#### Problems to work on:
1/ Answer these questions using the Tribune earnings article:
(a) Which quarter's earnings report does the article cover?
(b) About how many workers were laid off, according to the article?
(c) How much per share did investment gains account for during Q2 2005?
2/ Write out the part of the Tribune earnings article from "In coverage of" to "of underlying conditions.", word for word.

In coverage of the second-quarter 2005 earnings report for Tribune (NYSE:TRB), it's been reported that the struggling media company's earnings per share had "more than doubled from a year ago." Sorry, fellas, but this isn't quite reflective of underlying conditions.

Tribune's results contain a maze of one-time charges from this year and last. For example, $0.09 in charges were applied during the 2004 second quarter for expected settlements with advertisers over circulation scandals involving Newsday and Spanish-language paper Hoy and for laying off more than 300 workers. Plus, early retirement of debt last year gouged EPS by more than $0.26 per stub. Investment gains? They accounted for $0.12 per share during Q2 2005 and $0.04 during the same period a year ago. Do the math, and you'll soon find that Tribune didn't do so well after all:

Item Q2 2004 Q2 2005

Reported earnings per share

$0.29 $0.73
Gain on investments ($0.04) ($0.12)
Ad settlement and layoffs $0.09 $0.00
Early retirement of debt $0.26 $0.00
Other non-operating income $0.02 ($0.01)

#### Source data:
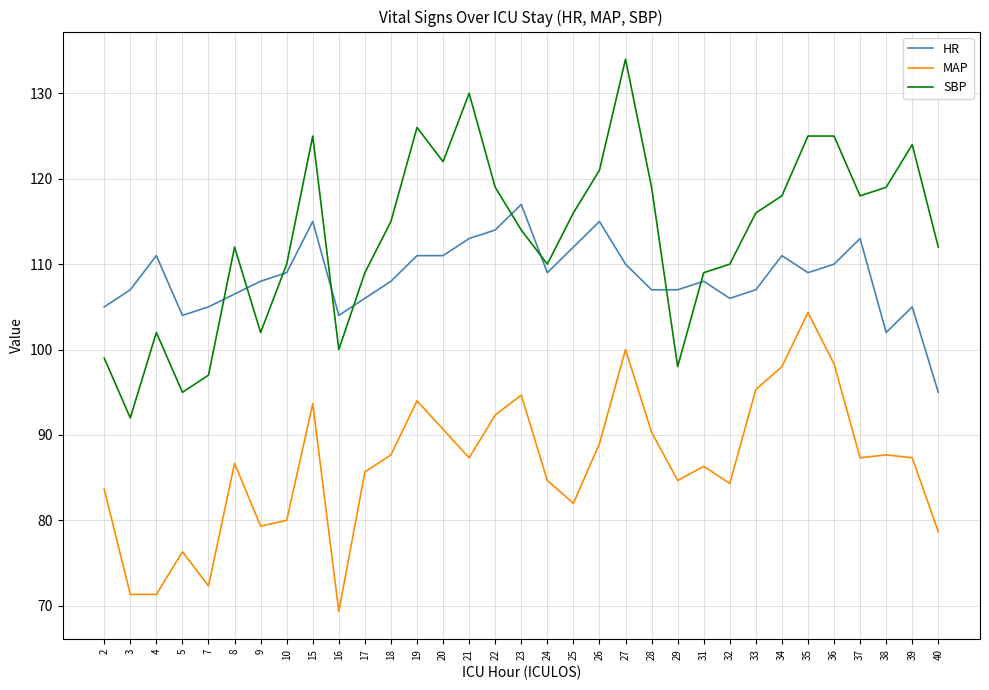

What is the difference between the maximum and minimum values in the MAP series?

35.0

#### Answers:
1/
(a) The second quarter of 2005.
(b) More than 300 workers.
(c) $0.12 per share.

2/
In coverage of the second-quarter 2005 earnings report for Tribune (NYSE:TRB), it's been reported that the struggling media company's earnings per share had "more than doubled from a year ago." Sorry, fellas, but this isn't quite reflective of underlying conditions.